The advantages of TLC and different applications have been reviewed earlier [14, 15]. Lipid extraction using isopropanol/hexane was first used by Hara and Radin [11] as an alternative to chloroform/methanol extraction and extracts a high percentage of the lipids with low protein contamination. Moreover, use of plastic materials is possible with this extraction procedure. The possibility to use alternative TLC buffer systems allows the user to specifically separate the lipid species of interest [16, 17]. Finally, the use of a single mobile phase permits simultaneous comparisons of multiple samples. Hence, this method provides an easy and rapid evaluation of how exogenous compounds influence lipid metabolism.
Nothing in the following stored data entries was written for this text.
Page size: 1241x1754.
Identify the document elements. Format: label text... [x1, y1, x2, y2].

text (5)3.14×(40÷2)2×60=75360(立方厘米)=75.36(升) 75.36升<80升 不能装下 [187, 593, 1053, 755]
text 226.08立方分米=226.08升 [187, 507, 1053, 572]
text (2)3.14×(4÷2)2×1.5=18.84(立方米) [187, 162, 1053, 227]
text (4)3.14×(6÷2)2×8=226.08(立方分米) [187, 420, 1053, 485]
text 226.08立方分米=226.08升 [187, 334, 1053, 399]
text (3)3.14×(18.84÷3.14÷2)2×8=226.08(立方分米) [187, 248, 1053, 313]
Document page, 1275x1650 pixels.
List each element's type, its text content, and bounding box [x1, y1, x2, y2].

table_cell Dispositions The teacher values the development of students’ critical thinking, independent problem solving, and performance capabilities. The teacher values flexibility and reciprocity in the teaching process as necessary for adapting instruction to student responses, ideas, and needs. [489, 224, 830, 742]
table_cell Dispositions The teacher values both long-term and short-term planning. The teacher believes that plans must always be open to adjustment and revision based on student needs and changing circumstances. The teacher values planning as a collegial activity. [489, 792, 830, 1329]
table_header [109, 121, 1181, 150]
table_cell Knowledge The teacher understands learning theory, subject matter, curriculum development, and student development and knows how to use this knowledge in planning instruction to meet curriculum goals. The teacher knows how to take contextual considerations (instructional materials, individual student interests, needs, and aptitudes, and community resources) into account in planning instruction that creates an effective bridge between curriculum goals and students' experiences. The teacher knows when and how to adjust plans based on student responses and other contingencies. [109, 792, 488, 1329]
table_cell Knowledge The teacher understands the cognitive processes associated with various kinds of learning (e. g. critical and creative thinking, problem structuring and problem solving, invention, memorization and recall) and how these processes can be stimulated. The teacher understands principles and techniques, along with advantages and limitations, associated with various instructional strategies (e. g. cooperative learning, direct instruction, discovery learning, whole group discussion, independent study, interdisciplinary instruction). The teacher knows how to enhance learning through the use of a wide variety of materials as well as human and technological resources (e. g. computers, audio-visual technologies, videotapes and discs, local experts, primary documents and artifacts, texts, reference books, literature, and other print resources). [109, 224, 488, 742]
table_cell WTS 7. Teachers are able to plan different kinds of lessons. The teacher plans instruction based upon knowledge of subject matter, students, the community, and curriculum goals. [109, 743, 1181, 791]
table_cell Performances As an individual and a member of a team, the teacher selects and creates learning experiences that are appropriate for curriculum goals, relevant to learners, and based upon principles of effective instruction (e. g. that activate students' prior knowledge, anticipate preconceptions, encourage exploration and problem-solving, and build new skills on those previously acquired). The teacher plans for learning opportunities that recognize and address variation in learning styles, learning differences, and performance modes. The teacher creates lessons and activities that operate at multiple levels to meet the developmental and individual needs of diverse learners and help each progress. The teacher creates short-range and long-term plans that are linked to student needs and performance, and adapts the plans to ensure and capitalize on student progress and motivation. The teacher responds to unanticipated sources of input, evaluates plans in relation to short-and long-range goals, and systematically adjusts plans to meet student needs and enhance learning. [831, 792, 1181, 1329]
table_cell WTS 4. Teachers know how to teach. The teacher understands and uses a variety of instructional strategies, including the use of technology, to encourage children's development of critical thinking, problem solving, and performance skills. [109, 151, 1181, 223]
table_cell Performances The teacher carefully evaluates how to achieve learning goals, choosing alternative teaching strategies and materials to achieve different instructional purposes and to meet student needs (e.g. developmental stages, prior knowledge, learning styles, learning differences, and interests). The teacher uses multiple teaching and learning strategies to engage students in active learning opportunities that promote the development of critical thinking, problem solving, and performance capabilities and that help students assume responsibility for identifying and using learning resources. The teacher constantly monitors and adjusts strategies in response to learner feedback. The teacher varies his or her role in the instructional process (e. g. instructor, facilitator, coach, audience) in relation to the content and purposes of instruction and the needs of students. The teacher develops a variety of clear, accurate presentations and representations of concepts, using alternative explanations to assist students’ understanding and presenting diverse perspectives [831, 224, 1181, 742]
In developing the current TLC protocol, radioactive palmitate was used as a convenient, inexpensive, and available physiological substrate. Due to the great diversity in fatty acid structure, with varying chain length or degree of saturation, different substrates (e.g. oleate, myristate, laurate) can assume distinct fates. Therefore, different radiolabeled fatty acids can be used in the same TLC system in order to examine the effects of exogenous compounds on lipid abundance. In conclusion, this method allows for the easy, fast and efficient detection of changes in lipid metabolism in both cultured and intact skeletal muscle. Moreover, this method can readily be extrapolated to other cell types and tissues such as brain, heart, liver or smooth muscle.

Authors’ information

Our research group focuses on cellular mechanisms underlying the development of insulin resistance in Type 2 diabetes, as well as delineation of exercise-mediated effects on skeletal muscle glucose metabolism and gene expression.